Work to be completed = The answer is every line in the data below that contains the word "ahead".

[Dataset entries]
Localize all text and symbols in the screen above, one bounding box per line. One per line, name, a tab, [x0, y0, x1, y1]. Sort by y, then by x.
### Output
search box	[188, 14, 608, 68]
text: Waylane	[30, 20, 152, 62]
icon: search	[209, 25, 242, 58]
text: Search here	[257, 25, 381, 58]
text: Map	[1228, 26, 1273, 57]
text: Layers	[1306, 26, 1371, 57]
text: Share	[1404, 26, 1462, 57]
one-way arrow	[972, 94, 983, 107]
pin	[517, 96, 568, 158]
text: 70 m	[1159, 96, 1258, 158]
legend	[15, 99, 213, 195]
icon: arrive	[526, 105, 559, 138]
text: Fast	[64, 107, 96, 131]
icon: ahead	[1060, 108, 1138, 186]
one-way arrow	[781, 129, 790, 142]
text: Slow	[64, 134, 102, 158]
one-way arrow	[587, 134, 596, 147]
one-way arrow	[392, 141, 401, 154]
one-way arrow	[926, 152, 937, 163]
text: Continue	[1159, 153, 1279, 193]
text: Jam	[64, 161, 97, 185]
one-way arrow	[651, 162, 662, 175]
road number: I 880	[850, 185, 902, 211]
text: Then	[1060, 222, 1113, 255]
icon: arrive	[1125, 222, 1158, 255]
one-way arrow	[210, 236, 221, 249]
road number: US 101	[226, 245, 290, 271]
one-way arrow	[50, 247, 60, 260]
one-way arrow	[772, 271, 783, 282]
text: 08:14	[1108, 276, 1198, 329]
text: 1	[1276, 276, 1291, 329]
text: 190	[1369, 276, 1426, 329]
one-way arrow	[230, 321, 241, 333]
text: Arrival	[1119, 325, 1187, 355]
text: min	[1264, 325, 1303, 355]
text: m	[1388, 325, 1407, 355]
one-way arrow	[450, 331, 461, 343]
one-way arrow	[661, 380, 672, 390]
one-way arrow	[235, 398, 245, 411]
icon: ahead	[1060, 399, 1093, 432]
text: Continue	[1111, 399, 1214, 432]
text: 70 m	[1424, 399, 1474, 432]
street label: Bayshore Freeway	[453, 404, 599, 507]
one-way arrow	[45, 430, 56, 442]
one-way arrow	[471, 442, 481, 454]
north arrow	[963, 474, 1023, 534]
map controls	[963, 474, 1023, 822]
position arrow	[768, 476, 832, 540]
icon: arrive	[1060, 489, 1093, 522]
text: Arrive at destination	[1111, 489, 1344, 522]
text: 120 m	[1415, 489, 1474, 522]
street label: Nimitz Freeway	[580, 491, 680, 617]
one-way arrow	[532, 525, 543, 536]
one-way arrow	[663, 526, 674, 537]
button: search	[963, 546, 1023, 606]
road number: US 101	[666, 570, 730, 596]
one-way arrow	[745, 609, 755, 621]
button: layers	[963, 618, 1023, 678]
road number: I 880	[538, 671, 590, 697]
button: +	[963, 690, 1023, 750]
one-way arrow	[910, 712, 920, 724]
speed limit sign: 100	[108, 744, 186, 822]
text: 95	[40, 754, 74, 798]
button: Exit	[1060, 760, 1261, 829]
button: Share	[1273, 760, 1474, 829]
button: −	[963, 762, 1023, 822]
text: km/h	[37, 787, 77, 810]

Solution below =
icon: ahead	[1060, 108, 1138, 186]
icon: ahead	[1060, 399, 1093, 432]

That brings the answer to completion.